Were the cuts — hammered out in a deal between a Republican-led House of Representative and President Barack Obama — to happen, the local hospitality and retail industries would feel the squeeze, along with the city’s federal employees and contractors. A tightened budget puts thousands of jobs in jeopardy — more than 65,000 federal jobs and 7,000 contract jobs could be at risk.

“All those people work and live and pay taxes somewhere, so there is going to be a fiscal impact,” said Stephen Fuller, director of George Mason’s Center for Regional Analysis. “There would be some burdens put on the local government as a consequence.”

Northern Virginia stands to lose an estimated 450,000 jobs, which spells economic upheaval for municipalities. Less people would patronize restaurants or shop at local stores, Fuller said. He described the consequences as akin to a small-scale recession.

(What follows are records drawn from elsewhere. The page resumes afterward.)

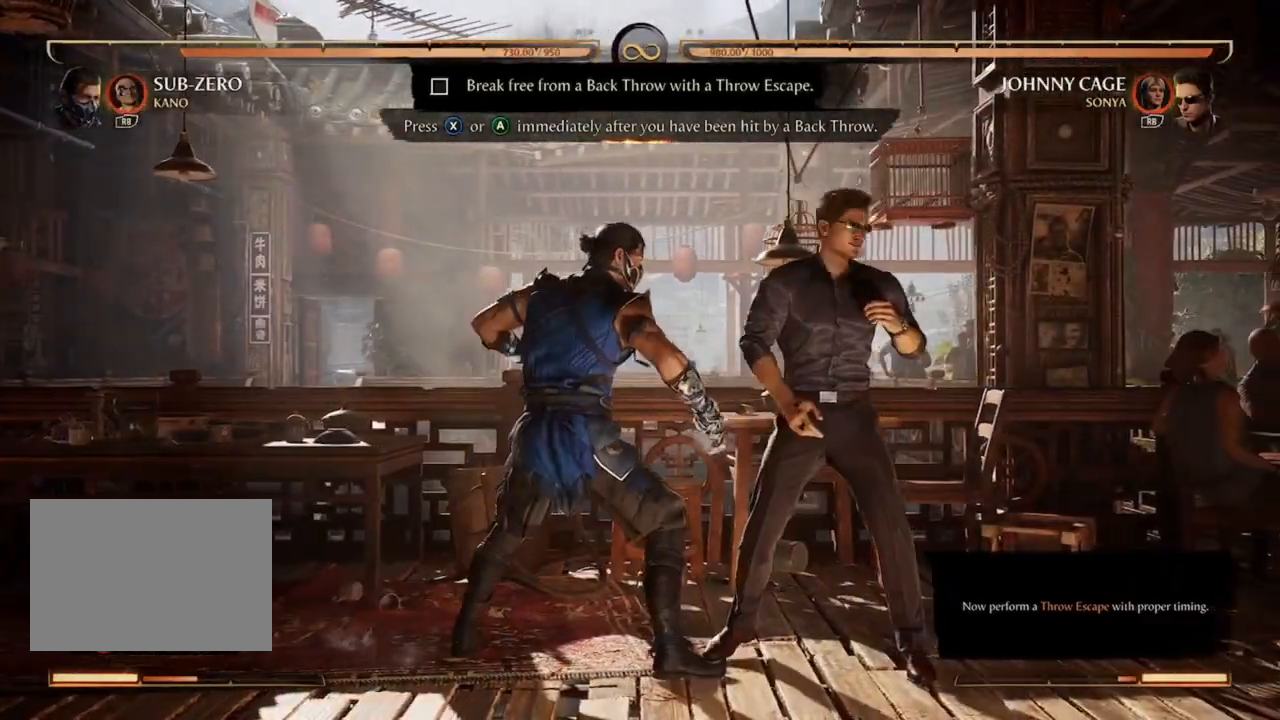
{"buttons": [], "events": []}
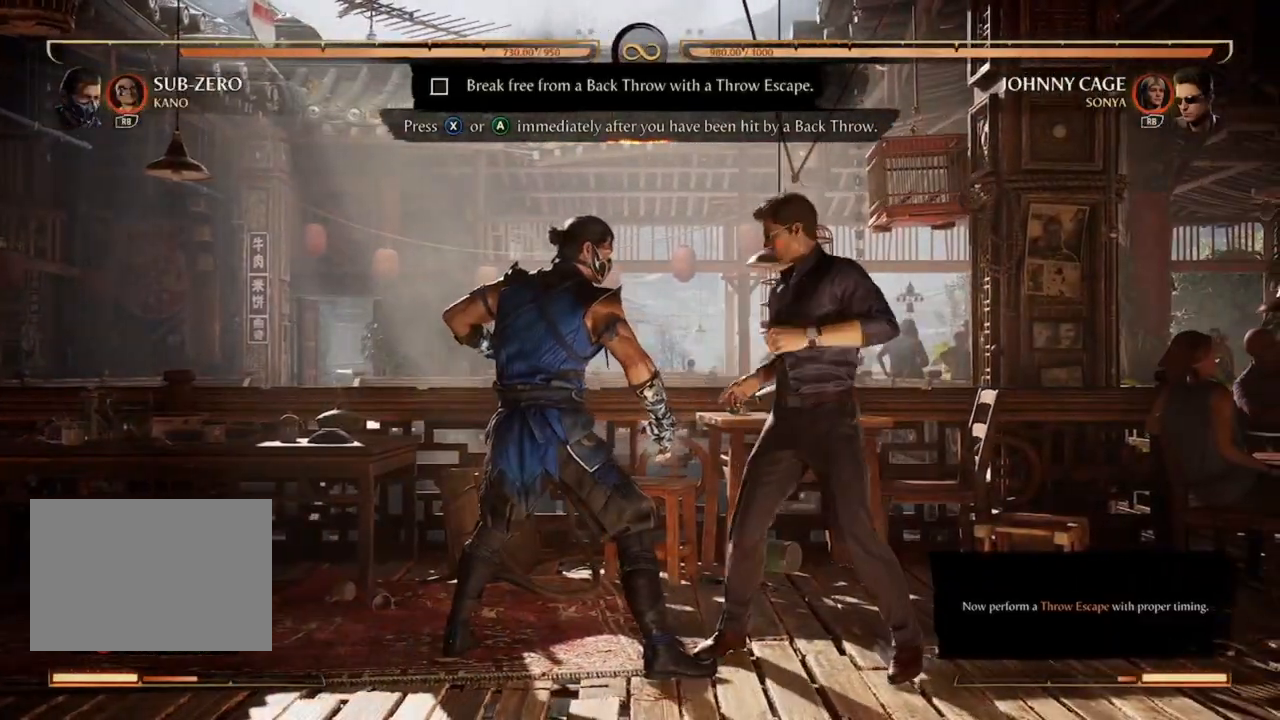
{"buttons": [], "events": []}
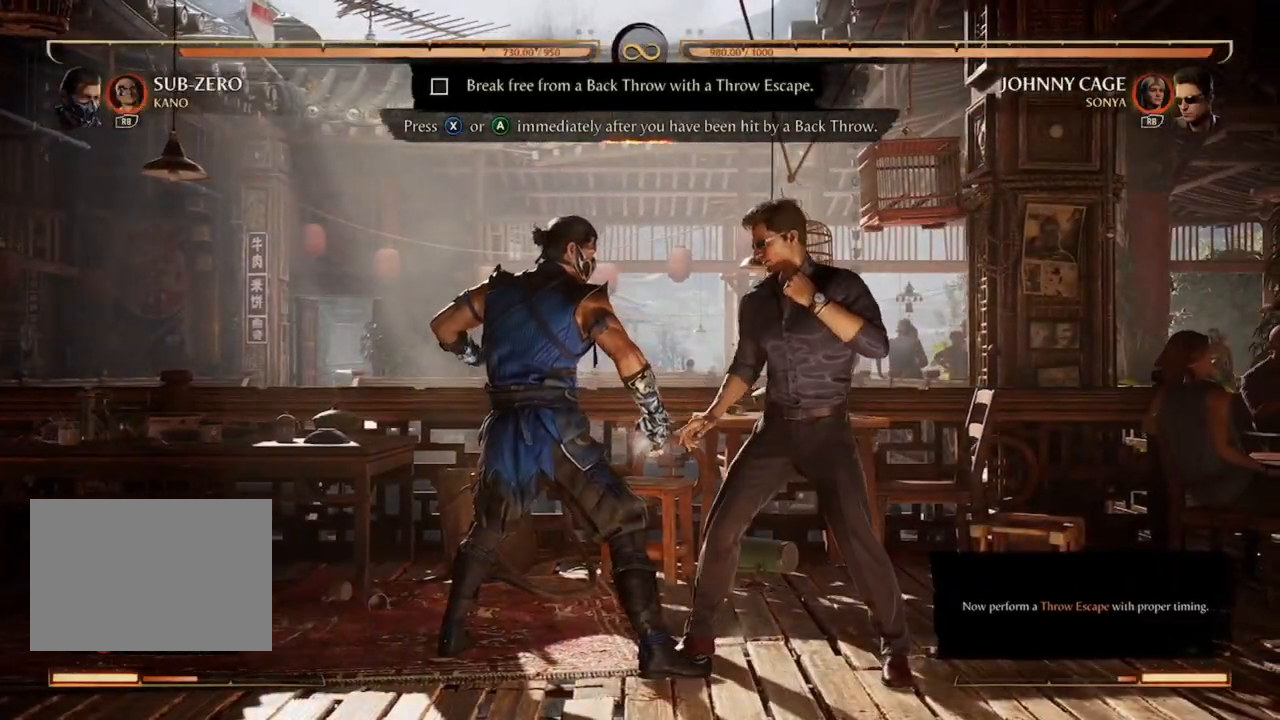
{"buttons": [], "events": []}
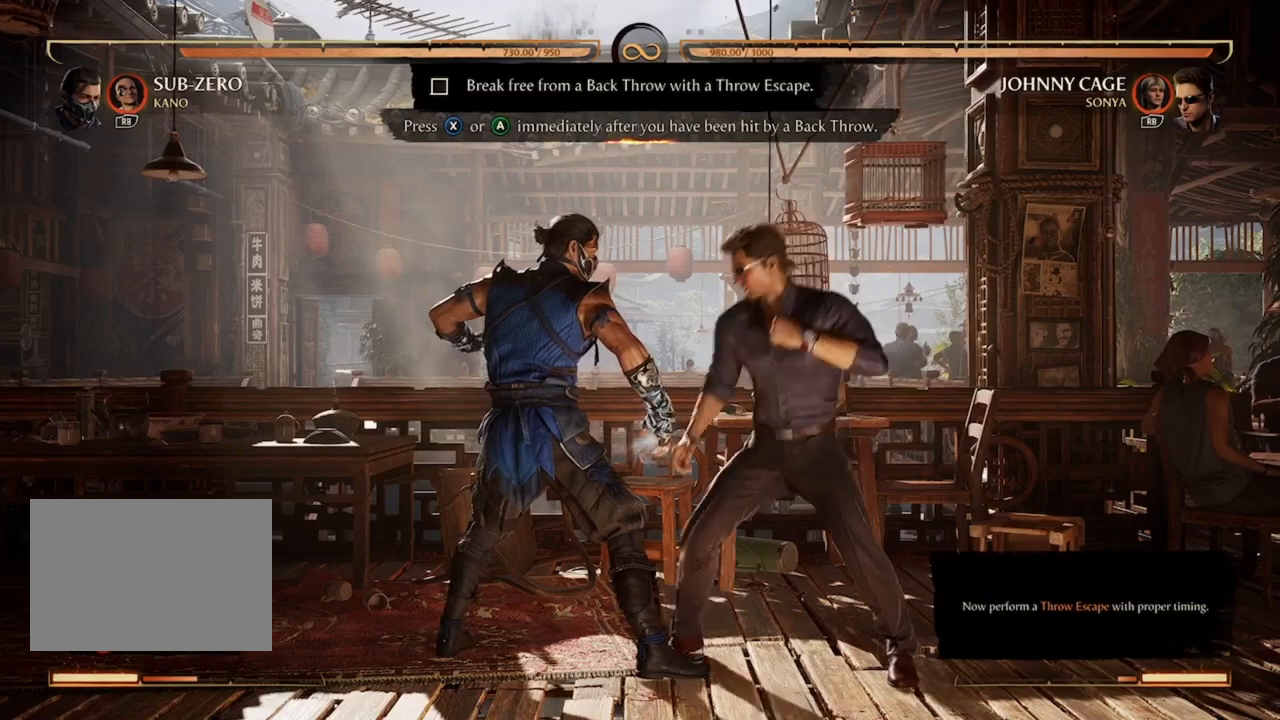
{"buttons": [], "events": [[300, "X", "down"], [433, "X", "up"]]}
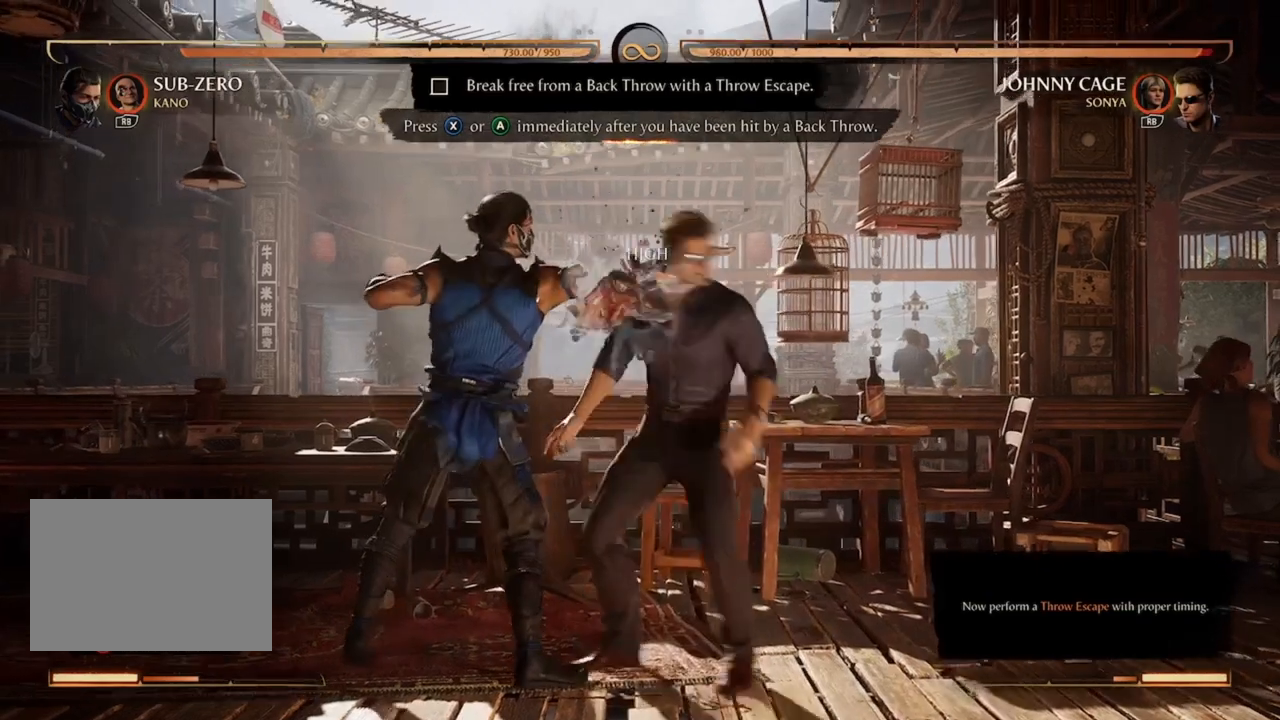
{"buttons": [], "events": []}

Though Washington’s top officials keep busy working on a compromise to avoid sequestration, local governments prepare for the worst-case scenario.

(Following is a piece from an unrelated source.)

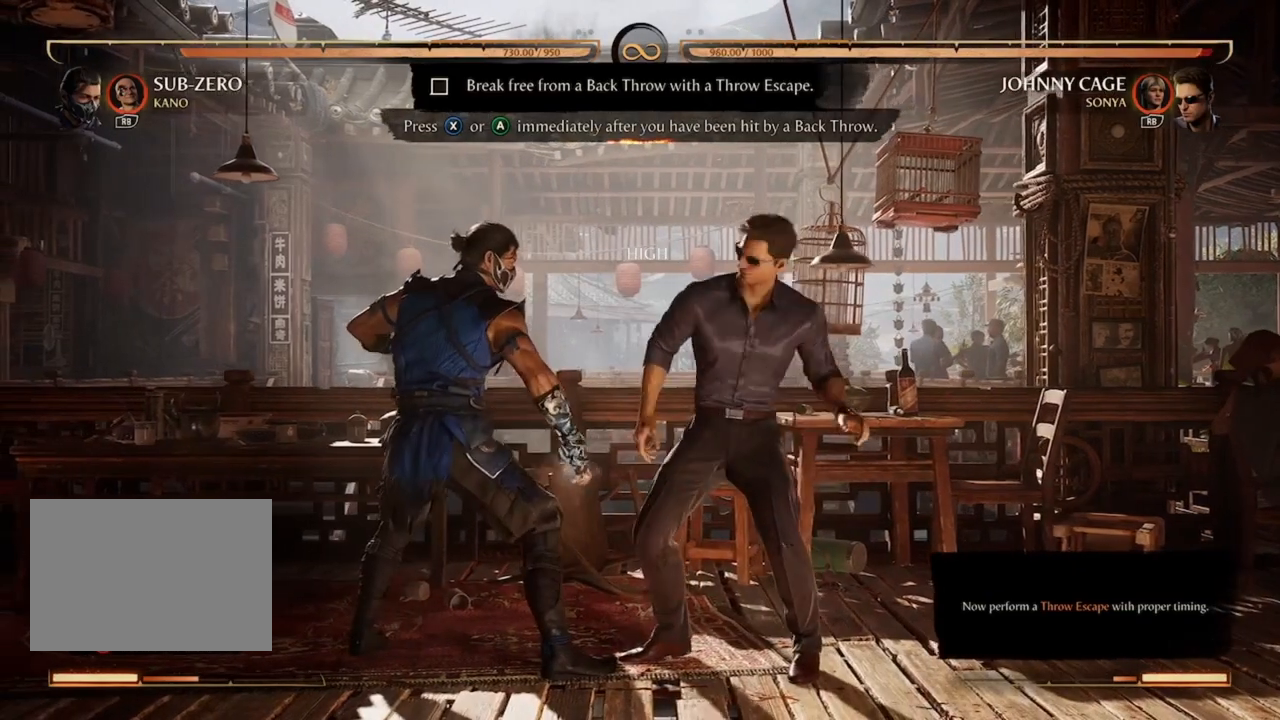
{"buttons": [], "events": []}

Fairfax County’s board of supervisors set aside money in preparation of unforeseen economic impacts, and the Alexandria City Council got a briefing on the issue last week. Mayor Bill Euille did not mince words, warning residents about the consequences of running off the fiscal cliff.

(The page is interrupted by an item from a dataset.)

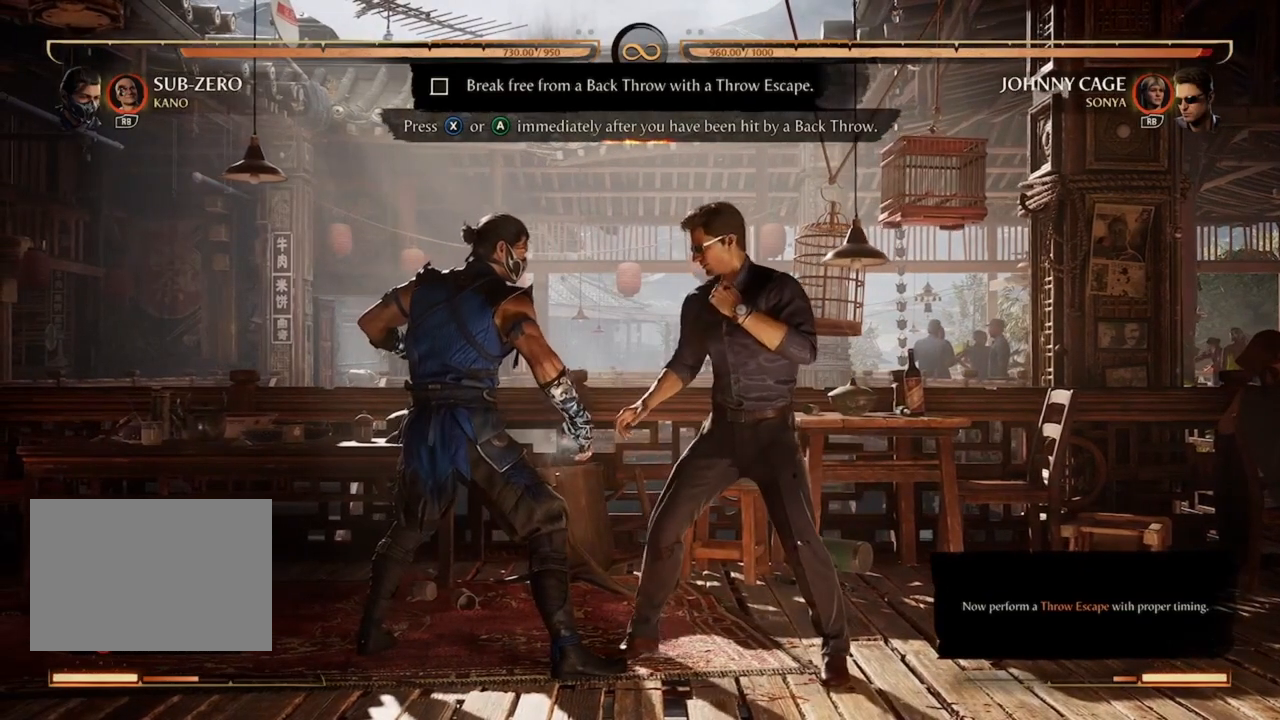
{"buttons": [], "events": []}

“It’s going to [mean] severe pains,” he said. “The reality is that sequestration is eliminating and slashing millions of dollars from the budget, which affects us regionally and locally. There can be a deal, there can be delay, or there can be a deadlock. We’ve already dealt with the deadlock so let’s hope it will be a deal or a delay.”

The Budget Control Act, which put the threat of sequestration on the table, passed with bipartisan support in the summer of 2011 in hopes of controlling the federal government’s spending. If a federal budget isn’t approved, billions in federal spending will automatically be cut — or sequestered.

But since the act’s approval, Congress has continually failed to pass a balanced budget, making the potential cuts more of a reality than a threat.

Still, U.S. Rep. Jim Moran (D-8) believes lawmakers will use the lame-duck session to strike a deal to avoid a possible economic crisis.

“I fully expect Congress to kick the can farther down the road, perhaps until the end of March and try to come up with a big deal to avoid sequestration,” he said.

Moran believes revenue increases and longer-term reductions in spending, such as modifications to entitlement programs like Medicare, are quick-fix solutions.

But he warned Northern Virginia’s municipalities to stay any long-term, publicly funded construction projects. The federal government likely will reduce financial help from current levels.

“Since there is going to be less ability for the federal government to fund many of the municipal activities that have to be conducted, local governments are going to have to turn to private development to raise revenue,” Moran said.

City residents and officials won’t see previously funded programs or projects affected, but the consequences of sequestration would be wide-ranging.

“Unemployment rates will go up, foreclosure rates could go up and there would be social service burdens put on the city,” Fuller said.

In September, the White House released a report that detailed the cuts should the sequester go into effect — including fewer dollars for defense spending, Medicare and education.

Most Alexandria elementary schools receive federal grants, such as Title I, so the sequestered money from the Department of Education will have a local impact. If the sequester happens, these city schools could see a 9-percent reduction in federal funding.

About $1.3 billion less will be disbursed to the states for education, said Scott Lilly of the Center for American Progress.

To prepare for these cuts, Moran said, schools should refrain from planning additional initiatives or major capital projects. This is bad news for Alexandria City Public Schools, which is set to replace several aging buildings in the coming years.

With less than 50 days until the fiscal cliff, lawmakers continue to pursue a solution. Until then, though, Alexandrians should prepare for a potentially impending recession.

“This is so bad that it cannot happen,” Fuller said. “Given the negative — the magnitude of the impact — it shouldn’t be allowed to happen.”